* [Extrait]:
C’est la portion du capital qu’un entrepreneur doit être prêt à céder à un investisseur (ou un groupe d’investisseurs) dans un premier tour de financement avec un fonds. On ne va pas se mentir, dans la tête de l’entrepreneur, quel que soit le chiffre, c’est toujours trop ! Et c’est bien normal 😊

Comment ça marche ?

C’est très simple : un investisseur veut investir 1M€ dans votre start-up et vous êtes d’accord sur une valorisation de l’entreprise à 2 M€ (c’est la valeur dite « pré-money »). Alors l’entreprise vaudra 3 M€ (valeur « post-money ») après la levée de fonds. L’investisseur obtiendra donc 33% du capital – 1 M€ (sa contribution) divisée par 3 M€ (valeur « post money »). Pour le même investissement dans une start-up valorisée à 3 M€ pré-money, l’investisseur aurait obtenu 25% du capital.

La taille de l’investissement et la valorisation « pré-money » sont donc essentiels pour déterminer la part du capital cédé à l’investisseur dans un tour de financement. Le plus souvent, l’investisseur vous proposera directement la part du capital demandé pour le montant souhaité. Vous pouvez influencer la valeur « pre-money » qu’il donne à l’entreprise en étayant vos réalisations, en valorisant la traction de votre start-up (croissance du CA ou du MRR) et vos avantages concurrentiels (propriété intellectuelle, savoir-faire, clients stratégiques, contrats futurs, etc.)

Savoir apprécier la « juste » dilution lors d’un premier tour de financement est essentiel pour la suite du cycle de financement de la startup … En effet, pour construire votre Licorne, ou votre centaure, plus en vogue actuellement, vous aurez très probablement des levées de fonds additionnelles … série B, C, D et pourquoi pas de finir par une IPO ou un rachat par un Géant.

* [Entrées fournies]:
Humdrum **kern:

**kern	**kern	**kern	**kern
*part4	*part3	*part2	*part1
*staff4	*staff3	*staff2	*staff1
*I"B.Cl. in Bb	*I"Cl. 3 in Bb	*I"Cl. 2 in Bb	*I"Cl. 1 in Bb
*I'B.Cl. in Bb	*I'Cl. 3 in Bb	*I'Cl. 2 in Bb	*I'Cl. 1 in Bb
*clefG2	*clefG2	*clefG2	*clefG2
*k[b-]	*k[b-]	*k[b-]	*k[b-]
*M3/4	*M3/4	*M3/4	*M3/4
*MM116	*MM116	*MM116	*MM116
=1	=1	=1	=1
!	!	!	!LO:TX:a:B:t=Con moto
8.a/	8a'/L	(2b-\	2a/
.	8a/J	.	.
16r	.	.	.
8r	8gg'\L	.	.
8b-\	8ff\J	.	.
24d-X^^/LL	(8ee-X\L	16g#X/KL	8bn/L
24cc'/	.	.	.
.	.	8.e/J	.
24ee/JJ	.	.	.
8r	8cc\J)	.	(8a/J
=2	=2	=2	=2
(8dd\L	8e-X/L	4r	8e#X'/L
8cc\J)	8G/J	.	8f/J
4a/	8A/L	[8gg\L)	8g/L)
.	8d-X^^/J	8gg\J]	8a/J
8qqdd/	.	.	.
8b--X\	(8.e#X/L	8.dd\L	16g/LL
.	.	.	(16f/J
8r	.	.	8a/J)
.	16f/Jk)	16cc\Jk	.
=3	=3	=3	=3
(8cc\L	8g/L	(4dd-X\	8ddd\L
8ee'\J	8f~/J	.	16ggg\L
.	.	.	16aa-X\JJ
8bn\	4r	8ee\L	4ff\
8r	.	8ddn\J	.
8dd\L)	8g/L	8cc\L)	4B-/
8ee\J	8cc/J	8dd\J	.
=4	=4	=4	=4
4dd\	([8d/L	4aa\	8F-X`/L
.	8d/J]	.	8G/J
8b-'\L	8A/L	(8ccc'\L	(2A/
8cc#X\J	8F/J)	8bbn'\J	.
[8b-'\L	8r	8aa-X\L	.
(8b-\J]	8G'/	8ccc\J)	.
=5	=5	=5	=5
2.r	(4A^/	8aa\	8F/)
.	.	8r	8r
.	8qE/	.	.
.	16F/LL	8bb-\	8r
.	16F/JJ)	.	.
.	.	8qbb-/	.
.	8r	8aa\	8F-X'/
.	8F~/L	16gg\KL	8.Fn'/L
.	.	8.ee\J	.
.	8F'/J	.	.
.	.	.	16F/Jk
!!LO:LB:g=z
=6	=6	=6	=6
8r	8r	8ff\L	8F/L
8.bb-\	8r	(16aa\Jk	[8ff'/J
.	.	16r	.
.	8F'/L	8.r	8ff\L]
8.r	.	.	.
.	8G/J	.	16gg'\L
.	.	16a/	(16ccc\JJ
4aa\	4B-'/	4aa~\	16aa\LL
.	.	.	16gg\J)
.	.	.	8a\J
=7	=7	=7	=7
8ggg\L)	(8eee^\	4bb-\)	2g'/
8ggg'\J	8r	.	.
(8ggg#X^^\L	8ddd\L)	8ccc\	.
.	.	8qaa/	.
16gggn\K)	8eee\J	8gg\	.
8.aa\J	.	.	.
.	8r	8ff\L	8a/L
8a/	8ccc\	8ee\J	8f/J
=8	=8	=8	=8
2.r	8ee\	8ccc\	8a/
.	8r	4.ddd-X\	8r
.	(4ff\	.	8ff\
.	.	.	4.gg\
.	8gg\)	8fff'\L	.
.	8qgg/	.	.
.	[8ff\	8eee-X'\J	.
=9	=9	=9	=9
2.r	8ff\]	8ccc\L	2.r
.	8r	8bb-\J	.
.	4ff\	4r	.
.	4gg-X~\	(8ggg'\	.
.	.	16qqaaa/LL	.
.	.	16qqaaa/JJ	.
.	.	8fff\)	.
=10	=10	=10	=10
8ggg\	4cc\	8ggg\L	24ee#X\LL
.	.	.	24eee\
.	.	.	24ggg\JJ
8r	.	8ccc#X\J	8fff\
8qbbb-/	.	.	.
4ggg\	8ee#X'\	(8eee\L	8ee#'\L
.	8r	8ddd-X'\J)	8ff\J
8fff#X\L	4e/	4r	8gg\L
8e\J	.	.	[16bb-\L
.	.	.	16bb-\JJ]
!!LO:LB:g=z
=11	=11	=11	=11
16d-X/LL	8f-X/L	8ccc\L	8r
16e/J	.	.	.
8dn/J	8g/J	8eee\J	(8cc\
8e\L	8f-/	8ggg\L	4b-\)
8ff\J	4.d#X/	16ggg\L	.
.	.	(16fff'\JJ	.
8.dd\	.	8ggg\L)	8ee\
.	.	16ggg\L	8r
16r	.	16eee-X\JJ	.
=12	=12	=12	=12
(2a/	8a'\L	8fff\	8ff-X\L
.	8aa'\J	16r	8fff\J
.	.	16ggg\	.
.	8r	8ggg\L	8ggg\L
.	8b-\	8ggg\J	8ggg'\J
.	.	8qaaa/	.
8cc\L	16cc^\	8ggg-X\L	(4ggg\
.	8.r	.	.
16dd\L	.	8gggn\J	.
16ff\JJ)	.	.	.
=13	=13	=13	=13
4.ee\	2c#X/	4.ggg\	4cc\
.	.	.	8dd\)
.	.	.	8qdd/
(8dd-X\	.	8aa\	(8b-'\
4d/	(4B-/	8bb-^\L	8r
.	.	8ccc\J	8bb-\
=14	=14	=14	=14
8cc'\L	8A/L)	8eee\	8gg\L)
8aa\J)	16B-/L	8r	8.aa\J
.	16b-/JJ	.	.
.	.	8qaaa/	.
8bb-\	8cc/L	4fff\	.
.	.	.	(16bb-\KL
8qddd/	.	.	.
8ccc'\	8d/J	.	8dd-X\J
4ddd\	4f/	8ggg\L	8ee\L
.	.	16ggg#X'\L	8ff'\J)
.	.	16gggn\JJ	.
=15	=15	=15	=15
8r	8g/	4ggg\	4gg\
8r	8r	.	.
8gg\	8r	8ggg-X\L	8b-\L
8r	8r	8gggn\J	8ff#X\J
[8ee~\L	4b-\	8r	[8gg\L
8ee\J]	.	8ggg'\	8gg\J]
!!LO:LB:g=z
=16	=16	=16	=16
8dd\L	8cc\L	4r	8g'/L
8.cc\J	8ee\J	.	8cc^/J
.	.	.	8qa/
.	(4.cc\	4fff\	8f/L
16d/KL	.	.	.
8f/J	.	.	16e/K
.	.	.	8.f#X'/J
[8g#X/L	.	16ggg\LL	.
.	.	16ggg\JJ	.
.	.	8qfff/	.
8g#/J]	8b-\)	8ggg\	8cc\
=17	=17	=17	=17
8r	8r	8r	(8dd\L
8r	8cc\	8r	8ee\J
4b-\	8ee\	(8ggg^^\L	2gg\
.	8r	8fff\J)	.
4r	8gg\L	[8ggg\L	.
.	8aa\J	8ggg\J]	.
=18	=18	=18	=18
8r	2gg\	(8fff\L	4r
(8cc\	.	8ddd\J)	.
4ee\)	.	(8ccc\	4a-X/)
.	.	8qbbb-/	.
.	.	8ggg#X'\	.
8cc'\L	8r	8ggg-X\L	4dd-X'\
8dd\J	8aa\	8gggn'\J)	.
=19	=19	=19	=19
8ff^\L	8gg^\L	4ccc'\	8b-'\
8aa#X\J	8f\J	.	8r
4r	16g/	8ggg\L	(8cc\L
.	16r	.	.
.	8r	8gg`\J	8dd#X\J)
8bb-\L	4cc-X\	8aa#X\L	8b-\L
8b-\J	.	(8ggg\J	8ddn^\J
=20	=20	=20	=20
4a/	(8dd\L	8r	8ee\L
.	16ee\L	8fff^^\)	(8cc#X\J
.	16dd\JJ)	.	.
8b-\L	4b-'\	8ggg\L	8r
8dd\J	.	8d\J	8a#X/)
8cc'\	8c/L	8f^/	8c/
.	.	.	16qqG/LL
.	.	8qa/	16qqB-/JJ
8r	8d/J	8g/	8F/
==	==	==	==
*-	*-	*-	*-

* [Exercice]: Recopiez sans aucune modification le passage du texte sur la dilution qui va de « La taille de » à « contrats futurs, etc.) ».

* [Tâche réalisée]:
La taille de l’investissement et la valorisation « pré-money » sont donc essentiels pour déterminer la part du capital cédé à l’investisseur dans un tour de financement. Le plus souvent, l’investisseur vous proposera directement la part du capital demandé pour le montant souhaité. Vous pouvez influencer la valeur « pre-money » qu’il donne à l’entreprise en étayant vos réalisations, en valorisant la traction de votre start-up (croissance du CA ou du MRR) et vos avantages concurrentiels (propriété intellectuelle, savoir-faire, clients stratégiques, contrats futurs, etc.)